Note that there is the family $\{[n]\}\in \mathcal{F}_n$ but,  other than that, no $S \in \mathcal{F}_n$ has $[n]\in S.$ This is because the next largest member of $S$ would be contained in  only itself and $[n].$
An interesting experiment, which I did not do, might be to pick an $n$ and carry this out (many times) using a (virtual) fair coin. Then look at the typical behavior.
AT the first step we have $2^n$ choices. At the next step we consider the $n-2$-sets. Suppose that we previously choose $m$ of the $n$ subsets of size $n-1$. Then the number of available $n-2$-sets will be $c_m=\Sigma\binom{m}{t}\binom{n-m}{m-2-t}$ where the sum is over the $t$ with the same parity as $m$.  So actually, $c_0=c_n=\binom{n}{n-2}$ and $c_1=c_{n-1}=\binom{n}{n-2}-(n-1).$ for $n=12$ the counts are
$66, 55, 46, 39, 34, 31, 30, 31, 34, 39, 46, 55, 66.$ Almost all these numbers  exceed half of $\binom{12}{10}=66.$ And this seems typical for other $n$. However the central numbers, which are less than half, come up (much) more often. So a weighted average is   $$\frac{\sum_0^{12}\binom{12}{m}c_m}{2^{12}}.$$ That comes to exactly $33.$ In retrospect, it is easy to see that exactly half the possible choices for $n-1$-sets are such that a given $n-2$-set is then available. Then again, maybe it is better to take the $\log$ of the average rather than the average of the$\log$s. $$\log_2(\frac{\sum_0^{12}\binom{12}{m}2^{c_m}}{2^{12}})=55.0852$$ That seems too large.

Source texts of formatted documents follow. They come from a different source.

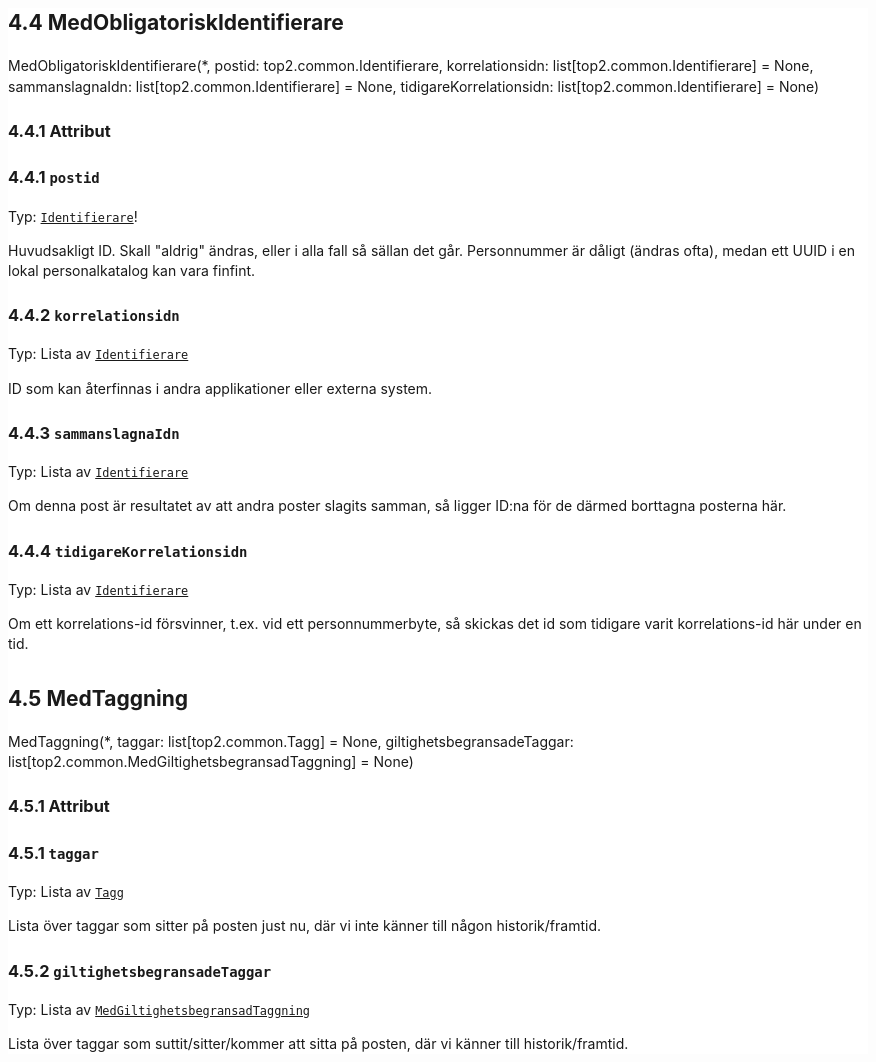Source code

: 
## 4.4 <a name="MedObligatoriskIdentifierare">MedObligatoriskIdentifierare</a>

MedObligatoriskIdentifierare(*, postid: top2.common.Identifierare, korrelationsidn: list[top2.common.Identifierare] = None, sammanslagnaIdn: list[top2.common.Identifierare] = None, tidigareKorrelationsidn: list[top2.common.Identifierare] = None)

### 4.4.1 Attribut

### 4.4.1 `postid`
Typ: [`Identifierare`](Identifierare)!

Huvudsakligt ID. Skall "aldrig" ändras, eller i alla fall så sällan det går. Personnummer är dåligt (ändras ofta), medan ett UUID i en lokal personalkatalog kan vara finfint.


### 4.4.2 `korrelationsidn`
Typ: Lista av [`Identifierare`](Identifierare)

ID som kan återfinnas i andra applikationer eller externa system.


### 4.4.3 `sammanslagnaIdn`
Typ: Lista av [`Identifierare`](Identifierare)

Om denna post är resultatet av att andra poster slagits samman, så ligger ID:na för de därmed borttagna posterna här.


### 4.4.4 `tidigareKorrelationsidn`
Typ: Lista av [`Identifierare`](Identifierare)

Om ett korrelations-id försvinner, t.ex. vid ett personnummerbyte, så skickas det id som tidigare varit korrelations-id här under en tid.


## 4.5 <a name="MedTaggning">MedTaggning</a>

MedTaggning(*, taggar: list[top2.common.Tagg] = None, giltighetsbegransadeTaggar: list[top2.common.MedGiltighetsbegransadTaggning] = None)

### 4.5.1 Attribut

### 4.5.1 `taggar`
Typ: Lista av [`Tagg`](Tagg)

Lista över taggar som sitter på posten just nu, där vi inte känner till någon historik/framtid.


### 4.5.2 `giltighetsbegransadeTaggar`
Typ: Lista av [`MedGiltighetsbegransadTaggning`](MedGiltighetsbegransadTaggning)

Lista över taggar som suttit/sitter/kommer att sitta på posten, där vi känner till historik/framtid.
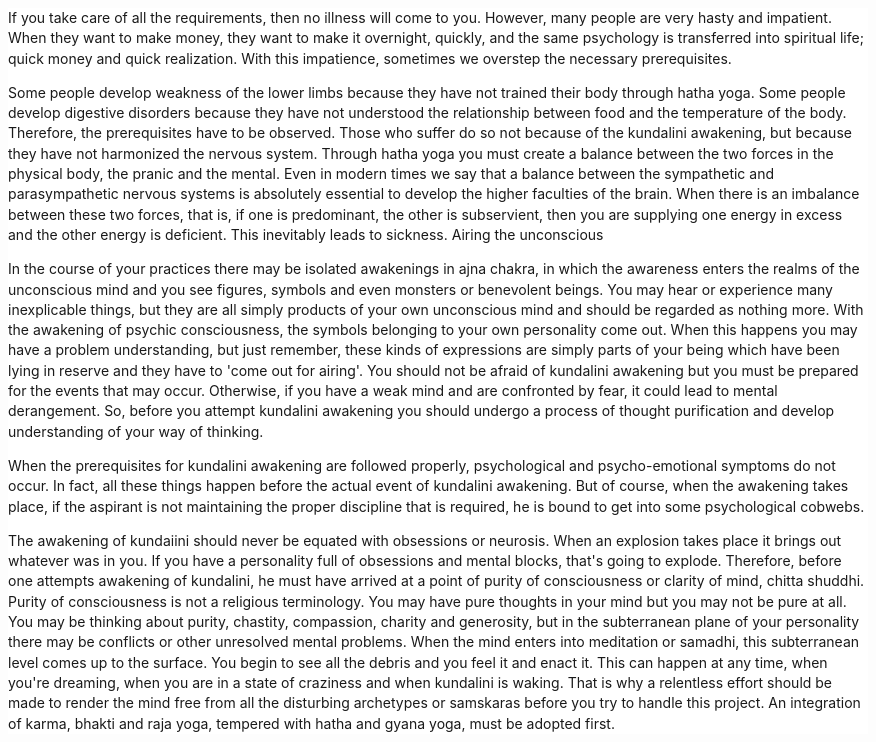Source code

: If you take care of all the requirements, then no illness will come to you. However,
many people are very hasty and impatient. When they want to make money, they want to
make it overnight, quickly, and the same psychology is transferred into spiritual life;
quick money and quick realization. With this impatience, sometimes we overstep the
necessary prerequisites.

Some people develop weakness of the lower limbs because they have not trained their
body through hatha yoga. Some people develop digestive disorders because they have not
understood the relationship between food and the temperature of the body. Therefore, the
prerequisites have to be observed. Those who suffer do so not because of the kundalini
awakening, but because they have not harmonized the nervous system.
Through hatha yoga you must create a balance between the two forces in the physical
body, the pranic and the mental. Even in modern times we say that a balance between the
sympathetic and parasympathetic nervous systems is absolutely essential to develop the
higher faculties of the brain. When there is an imbalance between these two forces, that
is, if one is predominant, the other is subservient, then you are supplying one energy in
excess and the other energy is deficient. This inevitably leads to sickness.
Airing the unconscious

In the course of your practices there may be isolated awakenings in ajna chakra, in
which the awareness enters the realms of the unconscious mind and you see figures,
symbols and even monsters or benevolent beings. You may hear or experience many
inexplicable things, but they are all simply products of your own unconscious mind and
should be regarded as nothing more. With the awakening of psychic consciousness, the
symbols belonging to your own personality come out. When this happens you may have a
problem understanding, but just remember, these kinds of expressions are simply parts of
your being which have been lying in reserve and they have to 'come out for airing'.
You should not be afraid of kundalini awakening but you must be prepared for the
events that may occur. Otherwise, if you have a weak mind and are confronted by fear, it
could lead to mental derangement. So, before you attempt kundalini awakening you
should undergo a process of thought purification and develop understanding of your way
of thinking.

When the prerequisites for kundalini awakening are followed properly, psychological
and psycho-emotional symptoms do not occur. In fact, all these things happen before the
actual event of kundalini awakening. But of course, when the awakening takes place, if
the aspirant is not maintaining the proper discipline that is required, he is bound to get
into some psychological cobwebs.

The awakening of kundaiini should never be equated with obsessions or neurosis.
When an explosion takes place it brings out whatever was in you. If you have a
personality full of obsessions and mental blocks, that's going to explode. Therefore,
before one attempts awakening of kundalini, he must have arrived at a point of purity of
consciousness or clarity of mind, chitta shuddhi.
Purity of consciousness is not a religious terminology. You may have pure thoughts
in your mind but you may not be pure at all. You may be thinking about purity, chastity,
compassion, charity and generosity, but in the subterranean plane of your personality
there may be conflicts or other unresolved mental problems. When the mind enters into
meditation or samadhi, this subterranean level comes up to the surface. You begin to see
all the debris and you feel it and enact it. This can happen at any time, when you're
dreaming, when you are in a state of craziness and when kundalini is waking.
That is why a relentless effort should be made to render the mind free from all the
disturbing archetypes or samskaras before you try to handle this project. An integration of
karma, bhakti and raja yoga, tempered with hatha and gyana yoga, must be adopted first.
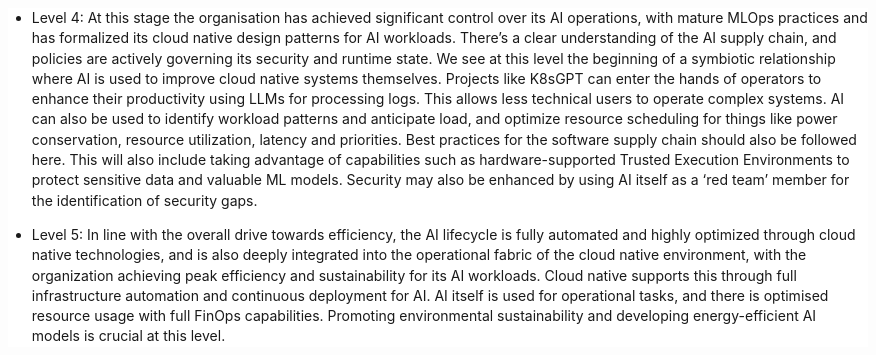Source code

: * Level 4: At this stage the organisation has achieved significant control over its AI operations, with mature MLOps practices and has formalized its cloud native design patterns for AI workloads.  There’s a clear understanding of the AI supply chain, and policies are actively governing its security and runtime state.  We see at this level the beginning of a symbiotic relationship where AI is used to improve cloud native systems themselves.  Projects like K8sGPT can enter the hands of operators to enhance their productivity using LLMs for processing logs.  This allows less technical users to operate complex systems.  AI can also be used to identify workload patterns and anticipate load, and optimize resource scheduling for things like power conservation, resource utilization, latency and priorities.  Best practices for the software supply chain should also be followed here.  This will also include taking advantage of capabilities such as hardware-supported Trusted Execution Environments to protect sensitive data and valuable ML models.  Security may also be enhanced by using AI itself as a ‘red team’ member for the identification of security gaps.

* Level 5: In line with the overall drive towards efficiency, the AI lifecycle is fully automated and highly optimized through cloud native technologies, and is also deeply integrated into the operational fabric of the cloud native environment, with the organization achieving peak efficiency and sustainability for its AI workloads.  Cloud native supports this through full infrastructure automation and continuous deployment for AI.  AI itself is used for operational tasks, and there is optimised resource usage with full FinOps capabilities.  Promoting environmental sustainability and developing energy-efficient AI models is crucial at this level.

Past there the analysis is less trivial. At the next to last stage we have (almost always) already committed to a healthy number of members of $S.$ So we would expect the number of available singleton sets to be about $n/2.$ As long as it is not zero, half the choices of available singletons will allow us to add (or not add) $\emptyset$ to $S$ and the other half will not.